# Classifying Names with a Character Level RNN

In this tutorial we try to predict the nationality of a name by processing it through a bidirectional LSTM one character at a time. We have 18 input files, each corresponding to a different nationality. We will store the names in a dictionary of the form `{'Nationality': [name1, name2, ...], ...}`. The [`glob` module](https://docs.python.org/3/library/glob.html) is more convenient than `os.listdir` for this purpsose, as it returns the full path.

In [35]:
from io import open
import glob
import string
from functools import reduce


file_list = glob.glob('../data/names/*.txt')
print(file_list)

['../data/names/German.txt', '../data/names/Arabic.txt', '../data/names/Vietnamese.txt', '../data/names/Dutch.txt', '../data/names/Polish.txt', '../data/names/Portuguese.txt', '../data/names/Scottish.txt', '../data/names/Korean.txt', '../data/names/Irish.txt', '../data/names/Russian.txt', '../data/names/Czech.txt', '../data/names/Greek.txt', '../data/names/Italian.txt', '../data/names/Spanish.txt', '../data/names/French.txt', '../data/names/Japanese.txt', '../data/names/English.txt', '../data/names/Chinese.txt']
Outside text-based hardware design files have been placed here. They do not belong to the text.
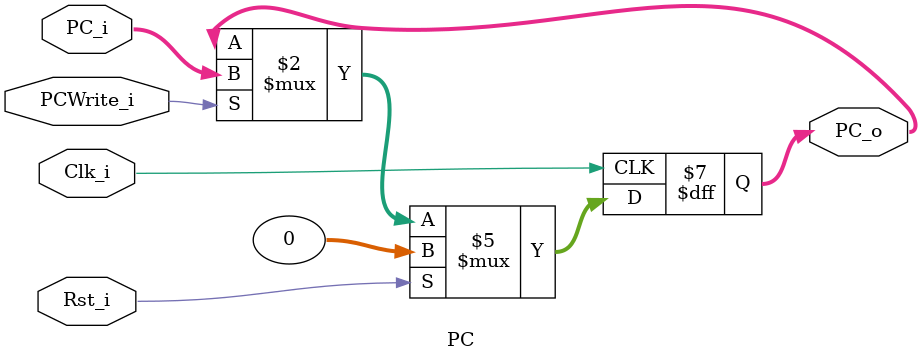
<source format=v>
module PC
(
    input               Clk_i,
    input               Rst_i,
    input               PCWrite_i,
    input      [31:0]   PC_i,
    output reg [31:0]   PC_o
);


always @(posedge Clk_i) begin
    if (Rst_i) begin
        PC_o <= 32'b0;
    end
    else if (PCWrite_i) begin
        PC_o <= PC_i;
    end
end

endmodule

</source>
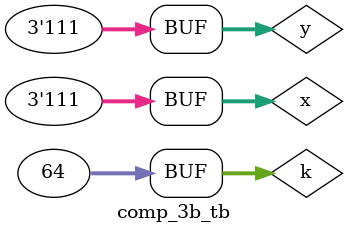
<source format=v>
module rel (
    input   x,     
    input   y,     
    output eq,         
    output lt,         
    output gt          
);
    assign eq = (x == y);   
    assign lt = (x < y);    
    assign gt = (x > y);    
endmodule
module comp_3b (
    input [2:0] x,     
    input [2:0] y,     
    output eq,         
    output lt,         
    output gt          
);
    wire eq0, lt0, gt0;
    wire eq1, lt1, gt1; 
    wire eq2, lt2, gt2;  

    rel rel_0 (
        .x(x[0]),   
        .y(y[0]),   
        .eq(eq0),     
        .lt(lt0),     
        .gt(gt0)      
    );

    rel rel_1 (
        .x(x[1]),   
        .y(y[1]),   
        .eq(eq1),     
        .lt(lt1),     
        .gt(gt1)       
    );
    
    rel rel_2 (
        .x(x[2]),   
        .y(y[2]),   
        .eq(eq2),     
        .lt(lt2),     
        .gt(gt2)       
    );

    assign eq = eq0 && eq1 && eq2;            
    assign gt = gt2 || (eq2 && gt1) || (eq2 && eq1 && gt0); 
    assign lt = lt2 || (eq2 && lt1) || (eq2 && eq1 && lt0);  
    
endmodule

module comp_3b_tb;
    reg [2:0] x, y;  
    wire eq, lt, gt; 

    comp_3b uut (
        .x(x),
        .y(y),
        .eq(eq),
        .lt(lt),
        .gt(gt)
    );

    integer k; 

    initial begin
        $display("Time\tx\ty\teq\tlt\tgt"); 
        $monitor("%0t\t%b\t%b\t%b\t%b\t%b", $time, x, y, eq, lt, gt); 

        for (k = 0; k < 64; k = k + 1) begin
            {x, y} = k; 
            #10; 
        end
    end
endmodule



  
  
</source>
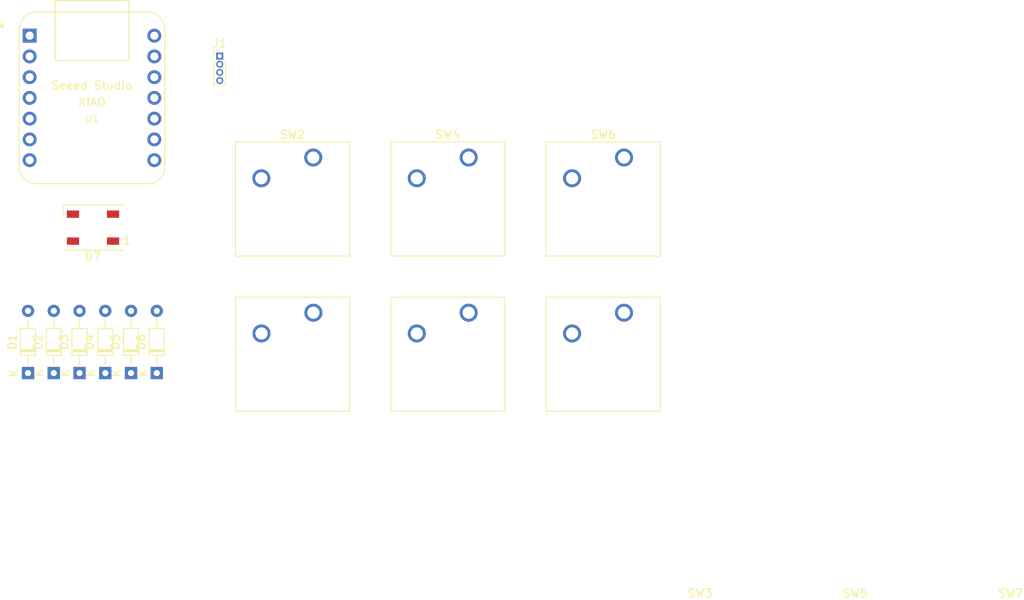
<source format=kicad_pcb>
(kicad_pcb
	(version 20240108)
	(generator "pcbnew")
	(generator_version "8.0")
	(general
		(thickness 1.6)
		(legacy_teardrops no)
	)
	(paper "A4")
	(layers
		(0 "F.Cu" signal)
		(31 "B.Cu" signal)
		(32 "B.Adhes" user "B.Adhesive")
		(33 "F.Adhes" user "F.Adhesive")
		(34 "B.Paste" user)
		(35 "F.Paste" user)
		(36 "B.SilkS" user "B.Silkscreen")
		(37 "F.SilkS" user "F.Silkscreen")
		(38 "B.Mask" user)
		(39 "F.Mask" user)
		(40 "Dwgs.User" user "User.Drawings")
		(41 "Cmts.User" user "User.Comments")
		(42 "Eco1.User" user "User.Eco1")
		(43 "Eco2.User" user "User.Eco2")
		(44 "Edge.Cuts" user)
		(45 "Margin" user)
		(46 "B.CrtYd" user "B.Courtyard")
		(47 "F.CrtYd" user "F.Courtyard")
		(48 "B.Fab" user)
		(49 "F.Fab" user)
		(50 "User.1" user)
		(51 "User.2" user)
		(52 "User.3" user)
		(53 "User.4" user)
		(54 "User.5" user)
		(55 "User.6" user)
		(56 "User.7" user)
		(57 "User.8" user)
		(58 "User.9" user)
	)
	(setup
		(pad_to_mask_clearance 0)
		(allow_soldermask_bridges_in_footprints no)
		(pcbplotparams
			(layerselection 0x00010fc_ffffffff)
			(plot_on_all_layers_selection 0x0000000_00000000)
			(disableapertmacros no)
			(usegerberextensions no)
			(usegerberattributes yes)
			(usegerberadvancedattributes yes)
			(creategerberjobfile yes)
			(dashed_line_dash_ratio 12.000000)
			(dashed_line_gap_ratio 3.000000)
			(svgprecision 4)
			(plotframeref no)
			(viasonmask no)
			(mode 1)
			(useauxorigin no)
			(hpglpennumber 1)
			(hpglpenspeed 20)
			(hpglpendiameter 15.000000)
			(pdf_front_fp_property_popups yes)
			(pdf_back_fp_property_popups yes)
			(dxfpolygonmode yes)
			(dxfimperialunits yes)
			(dxfusepcbnewfont yes)
			(psnegative no)
			(psa4output no)
			(plotreference yes)
			(plotvalue yes)
			(plotfptext yes)
			(plotinvisibletext no)
			(sketchpadsonfab no)
			(subtractmaskfromsilk no)
			(outputformat 1)
			(mirror no)
			(drillshape 1)
			(scaleselection 1)
			(outputdirectory "")
		)
	)
	(net 0 "")
	(net 1 "GND")
	(net 2 "unconnected-(U1-PB08_A6_D6_TX-Pad7)")
	(net 3 "unconnected-(U1-3V3-Pad12)")
	(net 4 "unconnected-(U1-PB09_A7_D7_RX-Pad8)")
	(net 5 "Net-(D1-A)")
	(net 6 "Col1")
	(net 7 "Net-(D2-A)")
	(net 8 "Net-(D3-A)")
	(net 9 "Net-(D4-A)")
	(net 10 "Net-(D5-A)")
	(net 11 "Net-(D6-A)")
	(net 12 "VCC")
	(net 13 "NEOPIXEL")
	(net 14 "unconnected-(D7-DOUT-Pad1)")
	(net 15 "SDA")
	(net 16 "SCL")
	(net 17 "unconnected-(U1-PA7_A8_D8_SCK-Pad9)")
	(footprint "Button_Switch_Keyboard:SW_Cherry_MX_1.00u_PCB" (layer "F.Cu") (at 204.96 98.42))
	(footprint "Diode_THT:D_DO-34_SOD68_P7.62mm_Horizontal" (layer "F.Cu") (at 147.8 105.815 90))
	(footprint "Button_Switch_Keyboard:SW_Cherry_MX_1.00u_PCB" (layer "F.Cu") (at 166.96 98.42))
	(footprint "Connector_PinHeader_1.00mm:PinHeader_1x04_P1.00mm_Vertical" (layer "F.Cu") (at 155.5 67))
	(footprint "LED_SMD:LED_WS2812B_PLCC4_5.0x5.0mm_P3.2mm" (layer "F.Cu") (at 140 88 180))
	(footprint "Diode_THT:D_DO-34_SOD68_P7.62mm_Horizontal" (layer "F.Cu") (at 138.35 105.815 90))
	(footprint "Diode_THT:D_DO-34_SOD68_P7.62mm_Horizontal" (layer "F.Cu") (at 135.2 105.815 90))
	(footprint "Seeed Studio XIAO Series Library:XIAO-Generic-Thruhole-14P-2.54-21X17.8MM" (layer "F.Cu") (at 139.875 72.12))
	(footprint "Diode_THT:D_DO-34_SOD68_P7.62mm_Horizontal" (layer "F.Cu") (at 144.65 105.815 90))
	(footprint "Diode_THT:D_DO-34_SOD68_P7.62mm_Horizontal" (layer "F.Cu") (at 132.05 105.815 90))
	(footprint "Button_Switch_Keyboard:SW_Cherry_MX_1.00u_PCB" (layer "F.Cu") (at 204.96 79.42))
	(footprint "Button_Switch_Keyboard:SW_Cherry_MX_1.00u_PCB" (layer "F.Cu") (at 166.94 79.42))
	(footprint "Diode_THT:D_DO-34_SOD68_P7.62mm_Horizontal" (layer "F.Cu") (at 141.5 105.815 90))
	(footprint "Button_Switch_Keyboard:SW_Cherry_MX_1.00u_PCB" (layer "F.Cu") (at 185.96 98.42))
	(footprint "Button_Switch_Keyboard:SW_Cherry_MX_1.00u_PCB" (layer "F.Cu") (at 185.96 79.42))
)

</source>
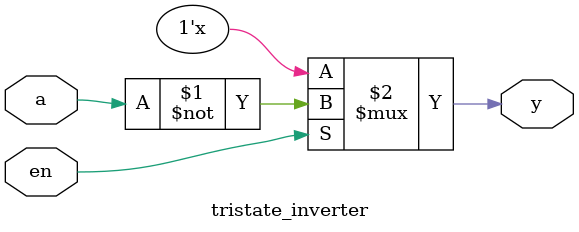
<source format=sv>
`timescale 1ns / 1ps


module tristate_inverter(input logic en,a,
    output logic y
    );
assign y = en? ~a: 1'bz;
endmodule

</source>
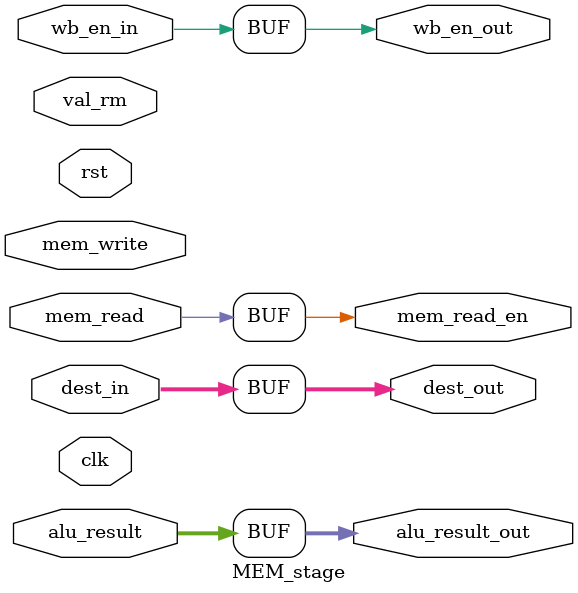
<source format=v>
module MEM_stage (
    input  clk,
    input  rst,
    input mem_read,
    input mem_write,
    input [31:0] alu_result,
    input [31:0] val_rm,
    input wb_en_in,
    input [3:0] dest_in,
    output mem_read_en,
    output wb_en_out,
    output [3:0] dest_out,
    output [31:0] alu_result_out
);


    
    assign mem_read_en = mem_read;
    assign wb_en_out = wb_en_in; 
    assign dest_out = dest_in;
    assign alu_result_out = alu_result;

endmodule

</source>
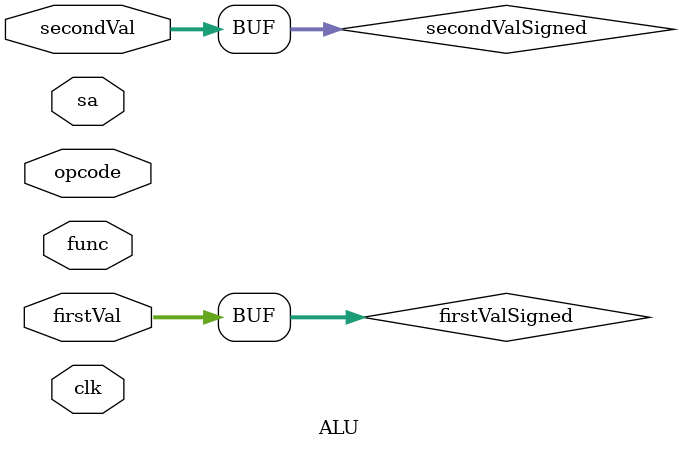
<source format=v>


module ALU (
    clk, firstVal, secondVal, func, opcode, sa
);


    // input output declaration
    input clk;
    input [31:0] firstVal;  // One of the two operands
    input [31:0] secondVal; // One of the two operands
    input [5:0] func;       // The func field of the instrcution
    input [5:0] opcode;     // The opcode field; togather to determine the operation type to perform
    input [4:0] sa;         // Shift amount, for R-type instructions
    reg [31:0] result;
    reg zeroFlag;
    //output reg overflowFlag;
    //output reg negativeFlag;
    

    wire signed [31:0] firstValSigned;
    assign firstValSigned = firstVal;
    wire signed [31:0] secondValSigned;
    assign secondValSigned = secondVal;



    // The arithmetic logics
    always @(posedge clk) begin
        #1
        //$display("alu received secondVal: %b",secondVal);
        //$display("opcode: %b",opcode);
        //$display("func: %b",func);
        // set default flags to 0
        //overflowFlag = 0;
        zeroFlag = 0;
        //negativeFlag = 0;

        // assign sa (if exists), = secondVal
        // use mux for that selection

        // The logics
        case (opcode)
            6'b000000: // R-type instructions
            begin
                case (func)
                    // add
                    6'b100000: 
                    begin 
                        result = firstVal + secondVal;
                        //$display("add called, %d, %d", firstVal, secondVal);
                        // detect and set overflow
                        //overflowFlag = (firstVal[31] ^ secondVal[31]) ? 0 : (firstVal[31] ^ result[31]);
                        //$display("overflowFlag: ", overflowFlag);
                    end
                    6'b100001: begin // addu
                        result = firstVal + secondVal;
                    end
                    // sub
                    6'b100010: begin
                        result = firstVal - secondVal;
                        $display("sub %d - %d", firstVal,secondVal);
                        //secondVal = ~secondVal + 1;
                        // detect overflow
                        //$display("%b",secondVal);
                        //overflowFlag = (firstVal[31] ^ secondVal[31]) ? 0 : (firstVal[31] ^ result[31]);
                    end
                    // subu 
                    6'b100011: result = firstVal - secondVal;
                    // and
                    6'b100100: result = firstVal & secondVal;
                    // nor
                    6'b100111: result = ~(firstVal | secondVal);
                    // or
                    6'b100101: result = firstVal | secondVal;
                    // xor
                    6'b100110: result = firstVal ^ secondVal;
                    // slt
                    6'b101010: begin
                        result = (firstVal < secondVal);        // Directly set the result to indicate less than; removes negative flag
                        $display("slt called: %d %d; result: %d", firstVal, secondVal, result);
                        // set negative flag
                        //negativeFlag = (firstValSigned < secondValSigned);
                    end
                    // srl
                    6'b000010: result = secondVal >> sa;
                    // srlv
                    6'b000110: result = secondVal >> firstVal;
                    // sra
                    6'b000011: result = secondValSigned >>> sa;
                    // srav
                    6'b000111: result = secondValSigned >>> firstVal;
                    // sll
                    6'b000000: result = secondVal << sa;
                    // sllv
                    6'b000100: result = secondVal << firstVal;

                    // default: // should not occur
                    // $display("Error: Unknown R-type instruction format.");
                endcase
            end

            6'b00001x:      // J-type instructions
            begin
                // Including j, jr, jal

                result = 0;     // No need to do any arithmetic operation here.
            end

                
            default: // I-type instructions
            begin
                case (opcode)
                    // addi
                    6'b001000: begin
                        result = firstVal + secondVal;       // second val is immediate
                        $display("addi called, %d, %d", firstVal, secondVal);
                        // detect overflow
                        //overflowFlag = (firstVal[31] ^ immediate[15]) ? 0 : (firstVal[31] ^ result[31]);
                    end
                    // addiu
                    6'b001001:begin
                        $display("addiu called, %d, %d", firstVal, secondVal);
                        result = firstVal + secondVal;       // second val is immediate
                    end
                    // andi
                    6'b001100: result = firstVal & (secondVal & 32'h0000ffff);       // second val is immediate
                    // ori
                    6'b001101: result = firstVal | (secondVal & 32'h0000ffff);        // second val is immediate
                    // xori
                    // Caution: zero-extend immediate
                    6'b001110: result = firstVal ^ (secondVal & 32'h0000ffff);       // second val is immediate
                    // beq
                    6'b000100: begin
                        result = ((firstVal - secondVal) == 0);
                        if (result == 0) zeroFlag = 1;
                        $display("beq called: comaparing %d %d", firstVal, secondVal);
                    end
                    // bne
                    6'b000101: begin
                        //result = immediate << 2;
                        result = ((firstVal - secondVal) != 0);
                        if (result == 0) zeroFlag = 1;      // Should use result to indicate branch or not; zeroFLag is depreciated
                        $display("bne called: comaparing %d %d; result %d", firstVal, secondVal, result);
                    end
                    // lw
                    6'b100011: begin 
                        result = firstVal + secondVal/4;        // added to the sign-extended immediate, no shifting
                         $display("lw called: %d %d", firstVal, secondVal);
                        // $display("result: %d", result);

                    end
                    // sw
                    6'b101011: begin 
                        result = firstVal + secondVal/4;        // added to the sign-extended immediate, no shifting
                         $display("sw called: %d %d", firstVal, secondVal);
                        // $display("result: %d", result);
                    end

                    // default: // should not occur
                    //     $display("Error: Unknown I-type instruction format.");
                endcase
            end
        endcase
    end
endmodule




</source>
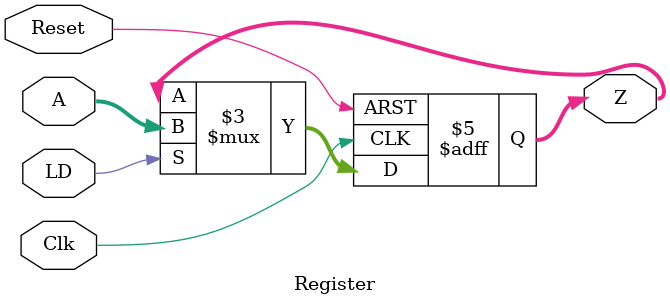
<source format=sv>
`timescale 1ns / 1ps


module Register
    #(parameter width = 16)
    (input logic [width-1:0] A,
    input logic LD,
    input logic Clk, Reset,
    output logic [width-1:0] Z);
        
    always_ff @ (posedge Clk or posedge Reset)
    begin
        if (Reset)
            Z <= '0;
        else if (LD)
            Z <= A;
        else
            Z <= Z;
    end
    
endmodule

</source>
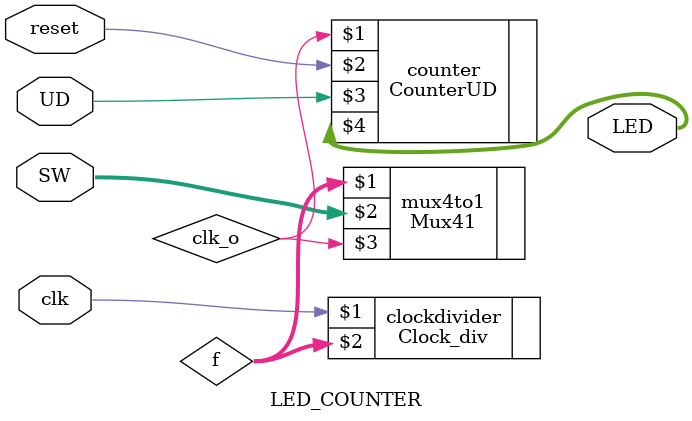
<source format=v>
`timescale 1ns / 1ps
module LED_COUNTER(
input wire clk, reset,
input wire [1:0] SW,
input wire UD,
output wire [7:0] LED 
 );
// wire declaration
wire [3:0] f;
wire clk_o ;
// module instance
Clock_div clockdivider (clk, f) ;
Mux41 mux4to1 (f,SW,clk_o);
CounterUD counter (clk_o, reset,UD,LED);
endmodule

</source>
Let's create the dictionary:

In [46]:
category_lines = {}
for file_name in file_list:
    nationality = os.path.basename(os.path.splitext(file_name)[0])
    name_list = []
    for line in open(file_name, 'r'):
        name_list.append(line.rstrip())
    category_lines[nationality] = name_list

Some of the names contain accents and other non-ASCII characters that can make things complicated. We may convert all the characters to plain ASCII, as shown in the vignette, but our task would probably be easier if we could account for the non-ASCII characters. Let's try this approach! We read each file in turn, and for each file we extract the set of unique characters.

In [26]:
def get_unique_characters(filename):
    character_sets = []
    for name in open(filename, 'r'):
        character_sets.append(set(name.lower()))
    unique_characters = reduce(set.union, character_sets)
    return unique_characters

Let's try with the first element of `file_list`, which contains the German names.

In [30]:
unique_german = get_unique_characters(file_list[0])
print(unique_german)
print(len(unique_german))

{'g', 'ß', 'ä', 'w', 'i', 'k', 'd', 'n', 'l', 'e', 'ü', 'x', 'q', 'o', 'ö', ' ', 'y', '\n', 'c', 'b', 'a', 'h', 'f', 'z', 's', 'm', 't', 'r', 'v', 'u', 'j', 'p'}
32


Let's run this method on all files:

In [29]:
all_unique_characters = [get_unique_characters(f) for f in file_list]
all_unique_characters = reduce(set.union, all_unique_characters)
print(all_unique_characters)
print(len(all_unique_characters))

{"'", ',', 'g', 'ß', 'ä', 'w', 'i', 'k', 'ż', '-', '/', '1', 'á', 'e', 'õ', 'ł', 'ö', ' ', 'ñ', '\n', 'b', 'ã', 'a', 'é', ':', 's', 'm', 't', '\xa0', 'u', 'p', 'ú', 'ą', 'à', 'ì', 'd', 'ń', 'n', 'ê', 'l', 'ò', 'ü', 'x', 'q', 'ś', 'o', 'í', 'ç', 'ù', 'y', 'c', 'h', 'f', 'z', 'è', 'r', 'v', 'j', 'ó'}
59


This gives us all the characters appearing in the files. We can turn this into a dictionary to later create one-hot encodings of the individual characters.

In [34]:
character_dict = {char: ix for ix, char in enumerate(all_unique_characters)}
print(character_dict)

{"'": 0, ',': 1, 'g': 2, 'ß': 3, 'ä': 4, 'w': 5, 'i': 6, 'k': 7, 'ż': 8, '-': 9, '/': 10, '1': 11, 'á': 12, 'e': 13, 'õ': 14, 'ł': 15, 'ö': 16, ' ': 17, 'ñ': 18, '\n': 19, 'b': 20, 'ã': 21, 'a': 22, 'é': 23, ':': 24, 's': 25, 'm': 26, 't': 27, '\xa0': 28, 'u': 29, 'p': 30, 'ú': 31, 'ą': 32, 'à': 33, 'ì': 34, 'd': 35, 'ń': 36, 'n': 37, 'ê': 38, 'l': 39, 'ò': 40, 'ü': 41, 'x': 42, 'q': 43, 'ś': 44, 'o': 45, 'í': 46, 'ç': 47, 'ù': 48, 'y': 49, 'c': 50, 'h': 51, 'f': 52, 'z': 53, 'è': 54, 'r': 55, 'v': 56, 'j': 57, 'ó': 58}